Europe Comics
- Europe Comics logo
- Founded: 2015
- Distribution: Izneo [fr], ComiXology, Apple, Google, Amazon, Kobo, OverDrive
- Publication types: Comic books and graphic novels for adults and younger readers; fiction and non-fiction
- Official website: www.europecomics.com

= Europe Comics =

European publishing company

Europe Comics is a pan-European comics and graphic novel digital venture run by 13 European comics publishers from eight European countries. The project received funding in 2015 from the European Commission's Creative Europe Programme, and launched officially in November of that year.

The purpose of the initiative is the development of a lesser-known but ample European literary genre, European comics, through the formation of a collective English-language digital catalogue, the organization of author tours and events across Europe and North America, and the creation of a website meant for comics readers and professionals.
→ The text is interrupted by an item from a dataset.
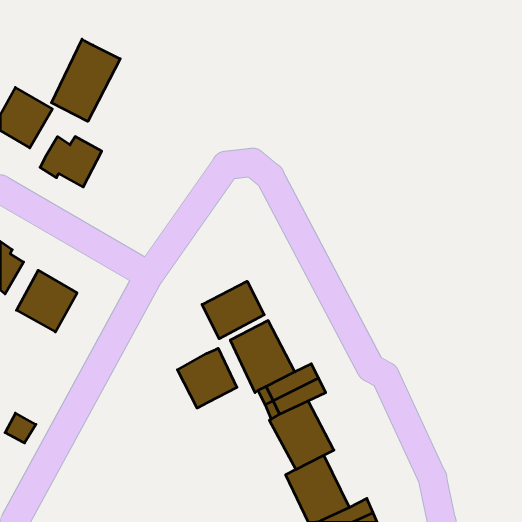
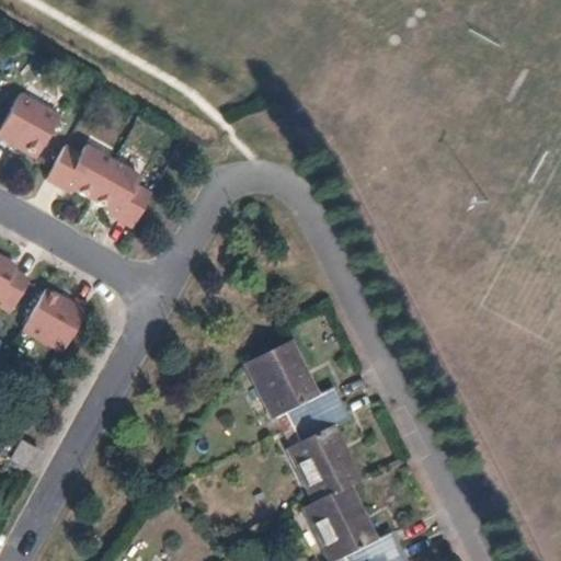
building: [51,39,120,121] -> none
building: none -> [92,161,150,229]
building: [202,281,264,339] -> none
building: [177,348,237,408] -> none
On 12 January 2023, Europe Comics announced it would stop their "consumer-facing activities" (website, social media, newsletters, events); the initiative announced it will still release new digital comics through online retailers.

== Partners ==
- Akan Ajans (rights agency, Turkey)
- Ballon Media (publisher, Belgium)
- BAO Publishing (publisher, Italy)
- Cinebook (publisher, UK)
- Dargaud (publisher, France)
- Darkwood (publisher, Serbia)
- Dibbuks (publisher, Spain)
- Dupuis (publisher, Belgium)
- Ellipsanime Productions (animation studio, France)
- Le Lombard (publisher, Belgium)
- Mediatoon Licensing (rights agency, France)
- Timof i Cisi Wspólnicy (publisher, Poland)
- Tunué (publisher, Italy)

== Catalog ==
The Europe Comics catalog consists of original works from each publisher of the project, translated in English and published digitally. Selected titles include:
- The Adventures of Jerome Katzmeier (François Boucq, Le Lombard)
- Agrippina (Claire Bretécher, Dargaud)
- Blacksad (Juan Díaz Canales and Juanjo Guarnido, Dargaud)
- Djinn (Jean Dufaux and Ana Mirallès, Dargaud)
- Gipsy (Enrico Marini and Thierry Smolderen, Dargaud)
- Globetrotting Viola (Stefano Turconi and Teresa Radice, Tunué)
- Jeremy (Jef Nys, Ballon)
- Keepers of Lost Time (Miroslav Marić and Vujadin Radovanović, Darkwood)
- Kobane Calling (Zerocalcare, BAO Publishing)
- The Man Who Shot Lucky Luke (Matthieu Bonhomme, inspired by Lucky Luke, Dargaud/Lucky Comics)
- Michel Vaillant (Jean Graton, Dupuis)
- The Midlife Crisis (Florence Cestac, Dargaud)
- Murena (Jean Dufaux and Philippe Delaby, Dargaud)
- Noir (Łukasz Bogacz and Wojciech Stefaniec, Timof)
- Portugal (Cyril Pedrosa, Dupuis)
- The Suicide Forest (El Torres and Gabriel Hernández, Dibbuks)
- Valerian and Laureline (Pierre Christin and Jean-Claude Mézières, Dargaud)
- The Famous Quartet of Piraeus (Giorgos Skabardonis, Dimitris Kerasidis, Mikros Iros)

== Events ==
Since its launch, Europe Comics and its authors have participated in a number of comics and book events such as comic conventions (including San Diego Comic-Con and the New York Comic Con), European book events (the London Book Fair and Frankfurt Book Fair) and a variety of independent comics events such as the Small Press Expo and the Brooklyn Book Festival in the United States.

== Online directory ==
As described in the official summary of the Europe Comics initiative, one of the "tangible ... outcomes of the project will be the creation of a European comics directory with statistical information on markets and trends," intended as a reference for both comics fans and professionals in the comics field (including publishers, journalists, and scholars).